So CPU is spiked and it's time to upgrade your web server to a new one. Or is it really a problem with CPU?
In many cases finding what the particular performance issue is with a website can be complicated. There can be several layers to a web application. For example:
Http request comes in for ASP.NET web page.
Logic is ran, checks for cached file on the disk.
If there is no cache, it will then go over the network to make a request to SQL server.
- SQL Server will check the database on disk for the data and return back through the network.
- The ASP.NET web page gets a response back from SQL, writes to a local cache, and responds back to the requesting client.
It even gets more complex in high availability environments. At that point you need to isolate any load balanced servers and individually check each one to see if the problem isn't with the overall application, but one of the servers.
Now throw in a web service layer, objects that connect to another database, maybe Active Directory, and things even get more complex.
Say for our above example, how resources are being impacted?
- Network layers, for both HTTP, and the SQL Server.
- Disk IO for writing to the cache, reading the ASP.NET page, even IIS for writing to the W3C compliant logs.
- Disk IO for the SQL Server
- Of course memory and CPU resources.
Beyond the obvious logic issues, where many developers get caught up in, some may see CPU utilization spike and think the machine needs an upgrade, but is this always the case?
Let's talk about some real-world examples I have encountered when I was running a small online business. One of my challenges was dealing with the huge amount of traffic we were generating, with a limited budget for resources. In this scenario, CPU utilization was spiking. If I'm going to throw some money at something, I had to be sure I was throwing it at the right resource.
First thing to do was to run some performance metrics. Performance monitor is your friend. I needed to find out what was going on at every level of the transaction. Counters were ran to gauge the actual traffic. By running the Current Anonymous Users counter on that web instance I was able to see how many users were connecting to the machine at that specific time. In addition, to that counter, we also added CPU utilization, disk I/O, page faults (for memory issues). Then we ran the same counters on the back end SQL box.
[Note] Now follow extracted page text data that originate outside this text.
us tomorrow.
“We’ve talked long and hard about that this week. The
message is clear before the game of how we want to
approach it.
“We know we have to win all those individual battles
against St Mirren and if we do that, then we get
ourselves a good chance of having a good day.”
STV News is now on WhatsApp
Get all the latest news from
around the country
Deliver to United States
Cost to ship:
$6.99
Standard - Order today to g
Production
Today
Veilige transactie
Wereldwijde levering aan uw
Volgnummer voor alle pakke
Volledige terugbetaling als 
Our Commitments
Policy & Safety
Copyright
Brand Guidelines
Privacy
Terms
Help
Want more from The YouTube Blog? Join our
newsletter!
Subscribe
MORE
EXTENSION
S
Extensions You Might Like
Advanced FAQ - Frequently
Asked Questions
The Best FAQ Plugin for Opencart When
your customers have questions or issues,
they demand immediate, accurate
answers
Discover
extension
It appeared there weren't too many connections on the SQL box, but CPU utilization continued to spike. After evaluating the counters, we determined that disk utilization on the SQL box was spiked, and almost flat-lined the entire time. It turned out all that CPU spiking was being caused by SQL having to wait for the disk to respond to the request.
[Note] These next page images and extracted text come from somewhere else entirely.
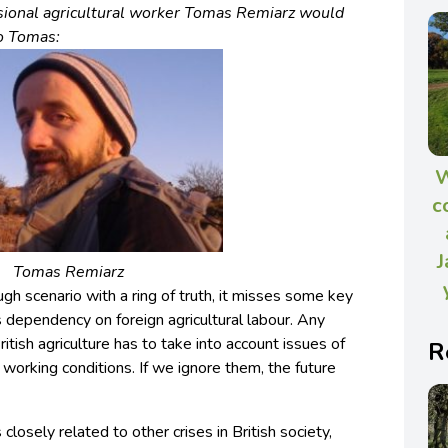
sional agricultural worker Tomas Remiarz would
to Tomas:
W
c
J
Tomas Remiarz
gh scenario with a ring of truth, it misses some key
’s dependency on foreign agricultural labour. Any
ritish agriculture has to take into account issues of
R
d working conditions. If we ignore them, the future
is closely related to other crises in British society,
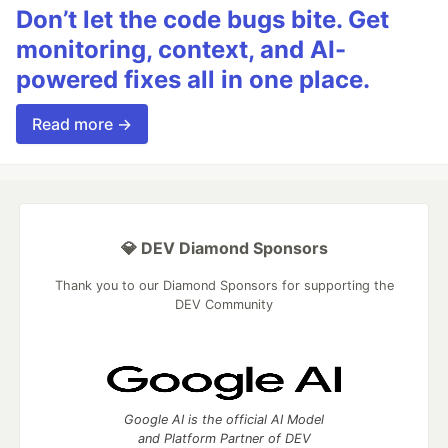
Don’t let the code bugs bite. Get
monitoring, context, and AI-
powered fixes all in one place.
Read more →
💎 DEV Diamond Sponsors
Thank you to our Diamond Sponsors for supporting the
DEV Community
Google AI is the official AI Model
and Platform Partner of DEV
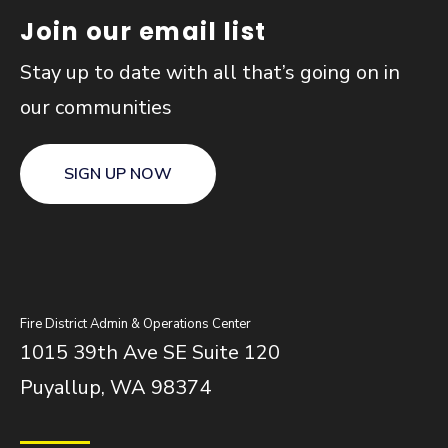
Join our email list
Stay up to date with all that’s going on in
our communities
SIGN UP NOW
Fire District Admin & Operations Center
1015 39th Ave SE Suite 120
Puyallup, WA 98374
After replacing the disks to faster drives, and separating out the database to multiple spindles, everything screamed and responded the way it should. Money was placed where it was needed, and wasn't blindly put somewhere to respond to the symptom, and not the cause.
What's this example teach us? Before treating the symptom, an administrator needs to due some research first and collect data before bringing it up to their manager, purchasing resources, or whatever your first response may be.